Ломакин молча взял деньги и только тогда ощутил, насколько он взволновался: ладонь его, принявшая от ростовщика монеты, была мокрой от пота. Фирсанов тоже это заметил и еще раз криво и противно усмехнулся в лицо художнику. Лицо Родиона покрылось краской, он поскорее подхватил шапку и молча выскочил вон из кабинета. Неизвестно как оказавшаяся перед ним давешняя старуха препроводила Ломакина до дверей и, сказавши: «Счастливо, батюшка», быстро заперла их, едва посетитель оказался снаружи. Ломакин некоторое время постоял неподвижно, приходя в себя и глядя на два серебряных рубля, все еще зажатых в потный кулак, а затем резко повернулся и устремился подальше от этого места.

«Господи, да я только что чуть человека не убил, — ударяла в его голове одна и та же мысль. — А как бы убил, то что тогда? А вдруг Вера эта вошла бы — а тут я с кистенем и ее батюшка с пробитою головой лежит? Ужас! Ее-то ведь тоже бы пришлось убивать!»

На улице было темно, словно уже наступила ночь. Ломакин прошел вдоль Садовой, затем спустился в подвальный кабак с ржавою вывеской у входа, именуемый в народе «низок». Он находился точно в бреду, а потому заказал подскочившему мальчику водки, показав при этом целковый. Мгновение спустя перед ним на грязном столе оказался штоф и немногочисленная разносольная закуска. Мальчик даже для приличия протер перед гостем чрезвычайно грязной тряпкой столешницу, отчего та стала казаться еще грязнее. Дремавший у самовара кабатчик приоткрыл осоловелые поросячьи глаза, мельком глянул на Ломакина и вновь погрузился в сон. Масляные лампы, что горели по углам кабацкого помещения, сильно чадили, окутывая низкий потолок копотью, которая смешивалась с кухонными запахами и вонью блевотины, не смытой с пола после недавней шумной попойки. Все это унижало гордость не привыкшего к подобным заведениям художника, однако Ломакин настолько погрузился в собственные думы, что не замечал окружавших его мерзостей. Ныне ему казалось намного более мерзкой своя душа, нежели кабак для опустившихся пьянчуг.

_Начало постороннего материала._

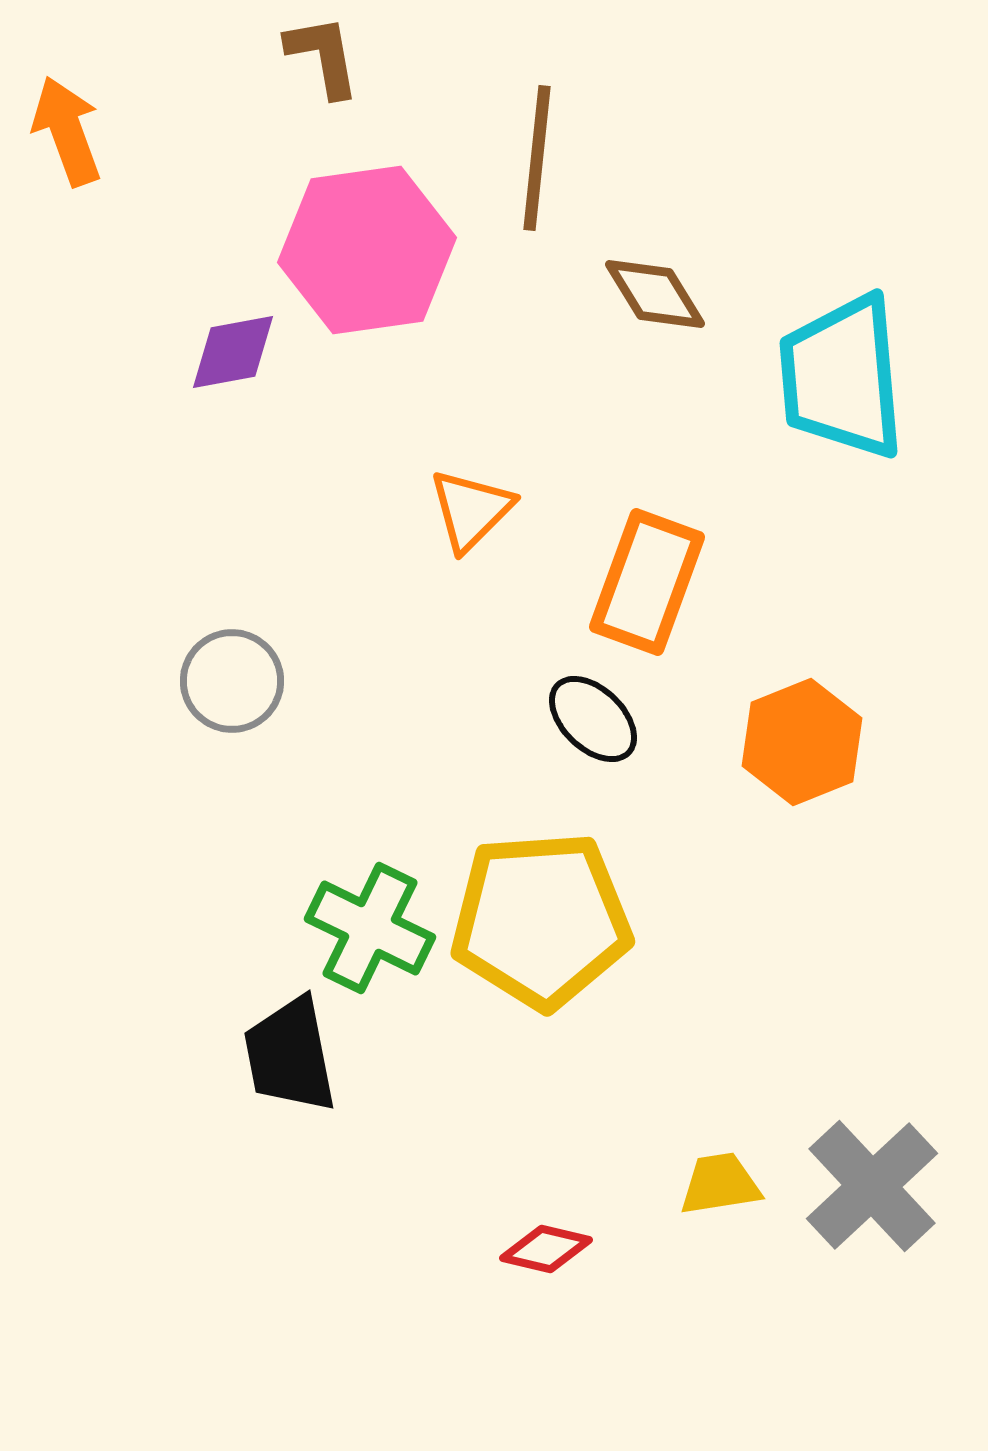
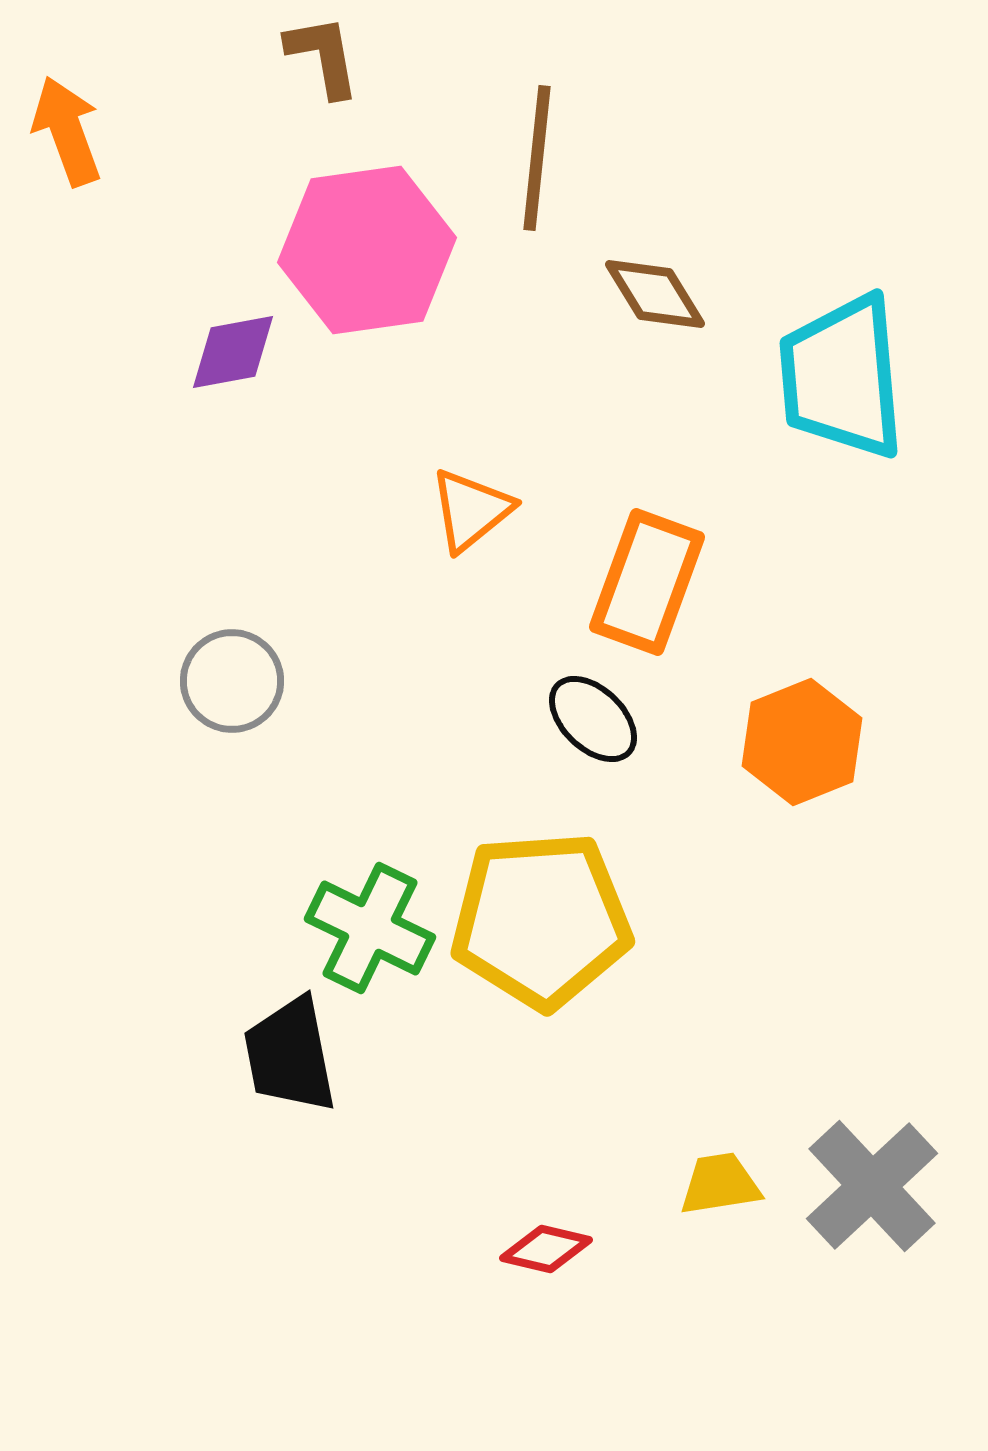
orange triangle: rotated 6 degrees clockwise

«Как же это я смог? — залпом выпивая первый стакан, подумалось Родиону. — Ведь мог же убить, мог. О боже, и за что? За деньги, что ростовщик прячет в своем бюро? Вот глупости! За картину! Вот за что я его хотел убить! За искусство. Я хотел ею обладать. Господи, до чего же хороша картина. А этот паучина ее тепереча перепродаст втридорога, как тот женский портрет, что у него в прихожей висел. Продаст такую картину и даже не вздохнет. Ну почему, почему я не могу так написать? Почто мне Бог дал вкус, но не дал таланта?»

Только когда штоф весь был допит, художнику пришла в голову совершенно сумасшедшая мысль: «А ведь надо было убить!»